Luxury Germans BMW and Mercedes-Benz parent Daimler have the same goal: to ramp up production of carbon fibre-reinforced plastic (CRP) parts over the next two years on the way to mass use of the high-tech material.
Both companies took the first step last year. BMW formed a joint venture with German specialist the SGL Group, and Daimler did the same with Japan's Toray Industries, the world's largest producer of carbon fibre.
BMW will use CRP in the bodyshell of its small i3 electric car, due to go into production in 2013. Daimler has said it will use CRP to help reduce by 10 per cent the weight of bodyshells across its range of vehicles.

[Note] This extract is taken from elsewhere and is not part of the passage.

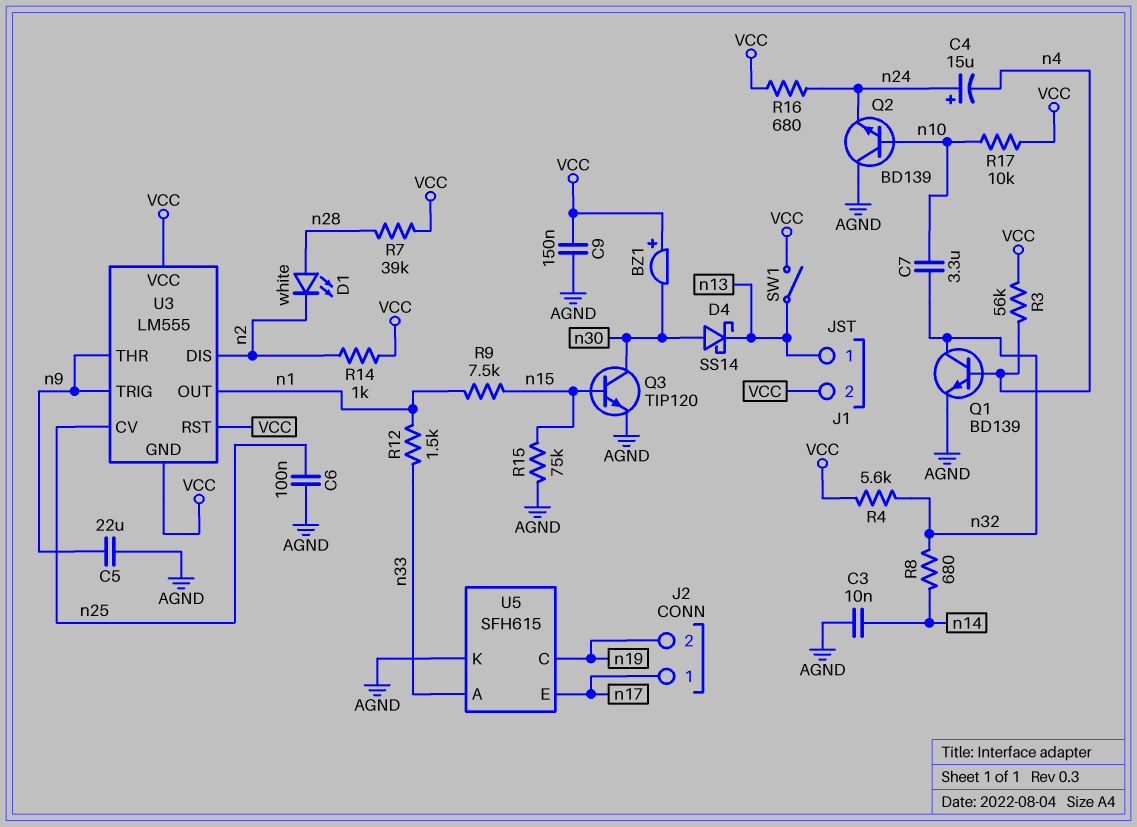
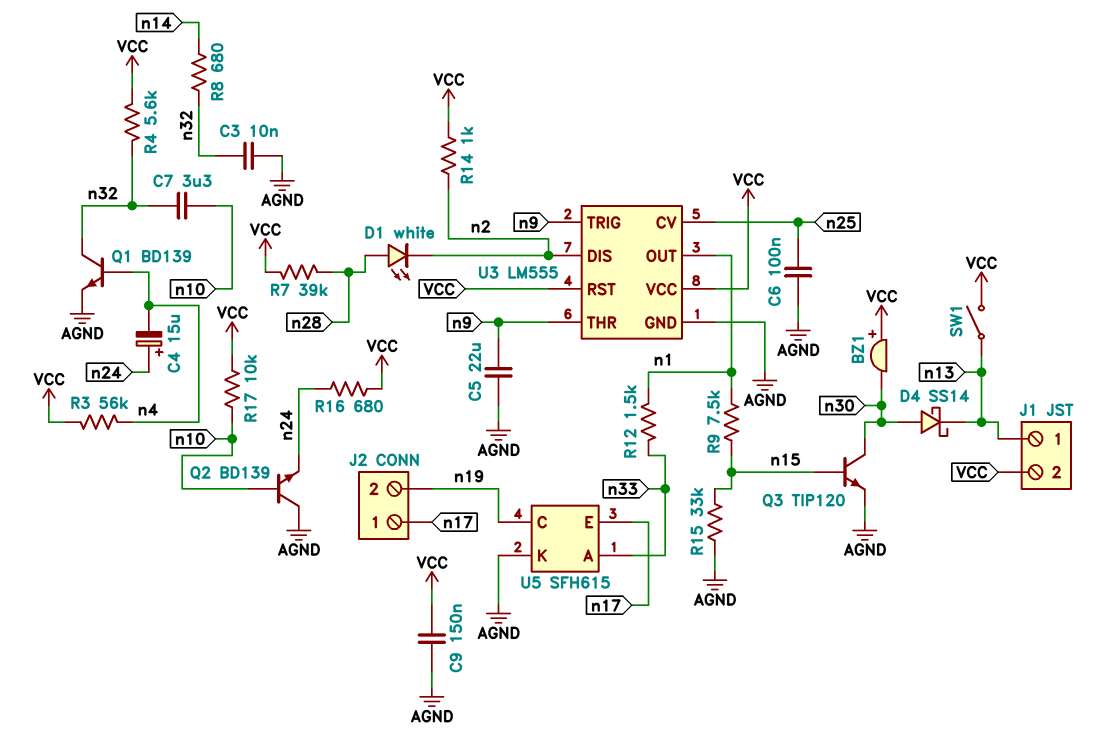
C3: 10nF (AGND, n14) -> 10nF (AGND, n32)
R15: 75k (AGND, n15) -> 33k (AGND, n15)
U3 pin GND: VCC -> AGND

CRP has a high strength-to-weight ratio and good rigidity, vital ingredients in a car's protective shell. The motorsport industry has used it for some time.

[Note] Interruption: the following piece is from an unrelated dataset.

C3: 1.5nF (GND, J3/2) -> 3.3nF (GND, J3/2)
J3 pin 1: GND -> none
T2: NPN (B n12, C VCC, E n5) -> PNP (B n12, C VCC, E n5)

It has developed methods to mould CRP to suit: making it strong in load-bearing areas, but weak in areas under little or no load; or using special weaves to make it strong overall.
BMW will produce about 30,000 i3s a year, although it has declined to confirm likely volume. Joerg Pohlman, managing director of the joint venture with SGL Group, told Automotive News Europe that BMW can make tens of thousands of vehicles with CRP components.
"We have developed a very flexible production plan," said Pohlman. "We are prepared to manufacture many more cars if demand is higher than our conservative estimate."
To cut costs and allow mass production, the partners are working to perfect a process called resin transfer moulding.
The carbon fibre fabric is placed in a mould, and resin is injected under high pressure. The process once took 20 minutes; now it takes 10. Components were once handled and cut by hand; now robots do the work.
The robots will help BMW save money. A kilogram of carbon fibre now costs only a third as much as it did when BMW used it in the roof of the limited-edition M3 CSL coupe in 2004.